En sentido contrario, es bueno consumir potasio, el ión que pugna por salir de la célula porque dentro hay mucho debido a la bomba. Más potasio reduce la presión intravascular y facilita la expulsión de sodio por el riñón. Este es un órgano clave en la regulación del sodio y muchas otras cosas. Hay riñones más o menos capaces de expulsar la sal. Por eso no todos los que consumen cantidades excesivas de sal tienen hipertensión.

Una cuestión polémica

¿Cuánta sal necesitamos? Es una cuestión polémica: los más estrictos recomiendan un máximo de 1 gramo diario, los menos fundamentalistas 2,5 gramos. Cómo hacerlo: cocinar en casa cada vez con menos sal de manera que se vaya ajustando el gusto, evitar, en lo posible, los alimentos industriales que suelen tener más sal porque es un magnífico conservante y saborizante que también se usa, en general, con exceso en los restaurantes, otra fuente fácil de sal.
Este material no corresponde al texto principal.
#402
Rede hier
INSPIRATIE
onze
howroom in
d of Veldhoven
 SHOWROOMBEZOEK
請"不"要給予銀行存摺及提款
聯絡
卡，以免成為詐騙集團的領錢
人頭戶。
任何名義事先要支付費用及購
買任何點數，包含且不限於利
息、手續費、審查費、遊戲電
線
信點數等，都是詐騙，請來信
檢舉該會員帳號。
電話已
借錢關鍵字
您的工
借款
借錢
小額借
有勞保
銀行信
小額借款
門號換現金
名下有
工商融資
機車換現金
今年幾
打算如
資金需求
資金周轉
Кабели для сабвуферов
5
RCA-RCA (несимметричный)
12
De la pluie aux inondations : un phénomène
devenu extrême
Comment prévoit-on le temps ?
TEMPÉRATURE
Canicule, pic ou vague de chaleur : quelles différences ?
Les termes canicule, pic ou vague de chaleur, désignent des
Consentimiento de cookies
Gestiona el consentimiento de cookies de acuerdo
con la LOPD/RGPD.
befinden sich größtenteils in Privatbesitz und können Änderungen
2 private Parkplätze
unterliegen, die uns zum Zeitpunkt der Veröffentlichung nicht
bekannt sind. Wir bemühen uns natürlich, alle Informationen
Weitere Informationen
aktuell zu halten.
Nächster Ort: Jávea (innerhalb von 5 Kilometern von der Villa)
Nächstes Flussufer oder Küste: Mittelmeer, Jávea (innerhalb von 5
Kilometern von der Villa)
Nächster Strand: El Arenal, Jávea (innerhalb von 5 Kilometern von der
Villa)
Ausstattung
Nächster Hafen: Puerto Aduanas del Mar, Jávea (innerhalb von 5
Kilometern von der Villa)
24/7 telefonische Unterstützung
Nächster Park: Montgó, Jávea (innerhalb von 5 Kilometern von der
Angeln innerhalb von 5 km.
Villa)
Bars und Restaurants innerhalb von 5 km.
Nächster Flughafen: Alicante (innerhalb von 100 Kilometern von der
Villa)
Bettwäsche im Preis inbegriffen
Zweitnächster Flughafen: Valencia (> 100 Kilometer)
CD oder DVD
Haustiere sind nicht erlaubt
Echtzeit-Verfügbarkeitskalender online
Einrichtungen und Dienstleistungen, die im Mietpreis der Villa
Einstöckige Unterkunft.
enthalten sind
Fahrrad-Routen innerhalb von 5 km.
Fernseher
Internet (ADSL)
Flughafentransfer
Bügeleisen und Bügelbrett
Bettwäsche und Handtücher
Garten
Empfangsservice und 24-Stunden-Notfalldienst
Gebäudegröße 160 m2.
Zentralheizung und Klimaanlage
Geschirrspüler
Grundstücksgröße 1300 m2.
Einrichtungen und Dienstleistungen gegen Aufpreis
El potasio que puede ayudar a regular la tensión arterial es abundante en los vegetales, una fuente de alimentación por muchos motivos excelente. También el ejercicio físico ayuda a controlar la tensión y el exceso de peso, sobre todo la obesidad abdominal, la favorece. En resumen, todo nos conduce al mismo sitio: una dieta basada en productos vegetales y una vida en la que ni el sedentarismo ni la obesidad tengan cabida.